→ Passage to read
In newspaper publishing, a vast amount of information is now flowing back into newsrooms about reader preferences and naturally this serves to influence content decisions (Schlesinger & Doyle, Citation2015; Turow, Citation2012). At leading newspaper titles such as The Telegraph, the results of real time analysis of consumption patterns amongst the newspaper’s digital users are conveyed to desktop and wall-mounted screens in a constant feedback loop thus enabling editors and journalists to make instantaneous adjustments in the positioning and prominence given to particular stories (Doyle, Citation2013). Magazine publishers are moving in the same direction. At the Elle newsroom or “content hub”, Bluetooth and AirPlay are used to stream audience feedback in the form of elleuk.com’s Google Analytics and Chartbeat data to large wall-mounted screens thus ensuring constant awareness of and responsiveness to reader likes and dislikes amongst editorial staff (Candy, Citation2014).

A potential problem for media businesses is that digital delivery presents ever more effective ways of potentially obviating or making redundant the core function through which media companies have traditionally added value, i.e. by performing an editorialising function and making judgements about what constitutes an attractive parcel of content. Channel controllers decide which programmes will make up a great television schedule. Newspaper editors decide which stories should be in today’s paper. Magazine editors have the specialist knowledge to judge what should be covered in this month’s magazine. To the extent that, as part of the process of adapting to digital delivery, a long-standing reliance on human judgement is eroded by ever-greater use of return path data to support intelligent responsive product design, media organisations may be in danger of undermining their core raison d’être and, in turn, their own long-term viability.

However managers across our sample group were generally emphatic about the need for calls about what is newsworthy to be made by editors and journalists. As the Managing Editor of the Financial Times put it, “editing by numbers” is something that needs to be avoided. Similarly, UK television executives are positive about having extra data about audience preferences but highly sceptical about the prospect of using this data to ever actually automate content decisions.

If understanding how best to use data collected via the digital return path is one area of challenge, yet another problem is that of ensuring that workflows respond to return path data. A key finding of our research is that, in newspaper and magazine publishing, production is still heavily dominated by print cycles with many journalists tending to post copy just as the print deadline approaches (Champion, Citation2014; Doyle, Citation2013). Despite converged newsrooms and despite popular adherence to the rhetoric of “digital first”, the routines and rhythms of the pre-digital era are still very powerfully embedded in cultures of production. Despite increased investment in digital delivery, for many newspaper and magazine titles, content on digital platforms is generally not being refreshed with the sort of frequency needed to ensure that audiences will be keen to take out digital subscriptions. Therefore adaptation of production processes remains still a challenge. Related to this, as reported in fuller detail elsewhere (Doyle, Citation2013), the experience of our sample group suggests that many leading newspapers, broadcasters and magazine publishers are still struggling to achieve the high level of integration between content production staff and digital specialists needed to promote innovation and, in turn, the development of effective new business models for the digital multi-platform era (Doyle, Citation2013).

→ Task list
- a) Quote the passage on audience data in newsrooms word for word, everything from "However managers across" down to "automate content decisions.".
- b) Summarize the passage on audience data in newsrooms in two sentences.

→ Supplied data
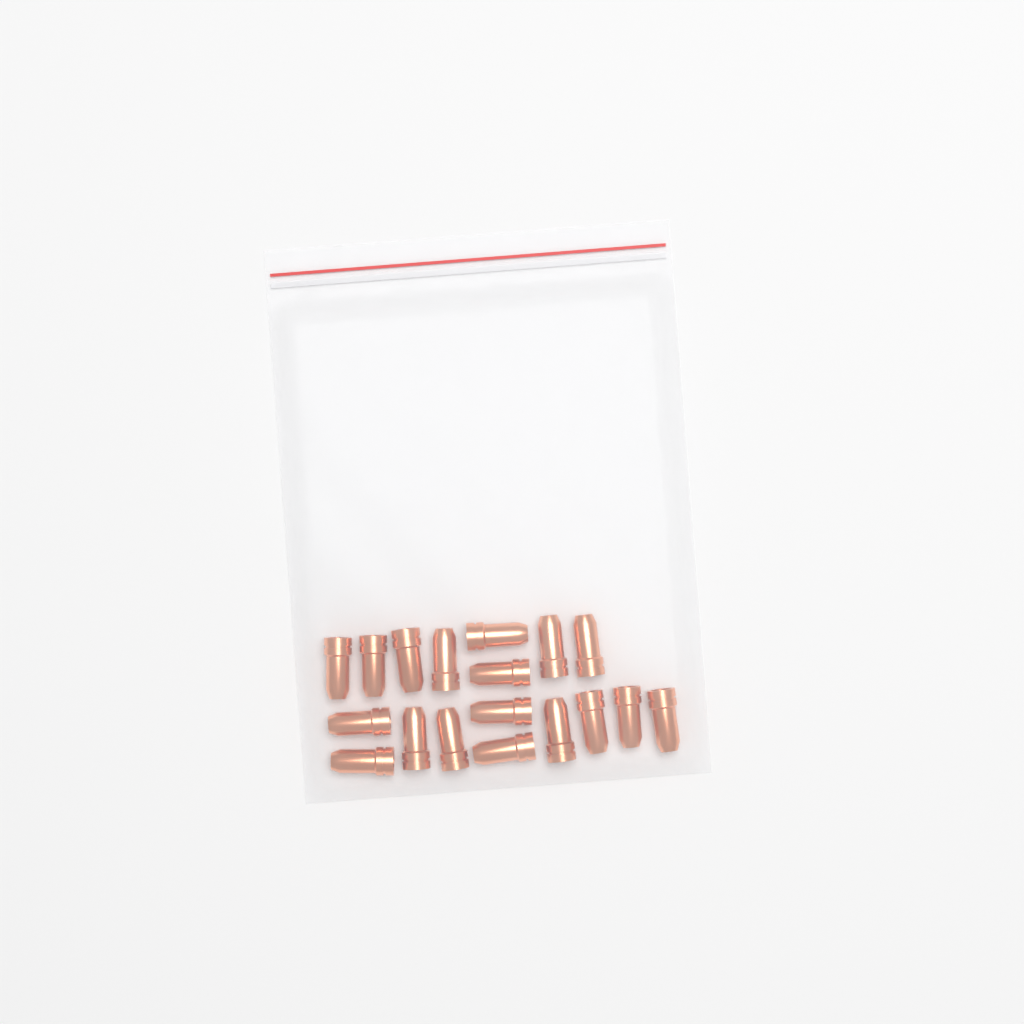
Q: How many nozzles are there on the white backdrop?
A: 18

→ Correct answers
- a)
However managers across our sample group were generally emphatic about the need for calls about what is newsworthy to be made by editors and journalists. As the Managing Editor of the Financial Times put it, “editing by numbers” is something that needs to be avoided. Similarly, UK television executives are positive about having extra data about audience preferences but highly sceptical about the prospect of using this data to ever actually automate content decisions.

- b) Newsrooms at titles such as The Telegraph and Elle now receive a constant stream of audience data, and heavy reliance on it could erode the editorial judgement through which media companies have traditionally added value, though managers in the sample insisted that calls about newsworthiness be made by editors and journalists. Meanwhile, newspaper and magazine production is still dominated by print cycles, digital content is not refreshed often enough, and many organizations struggle to integrate content staff with digital specialists.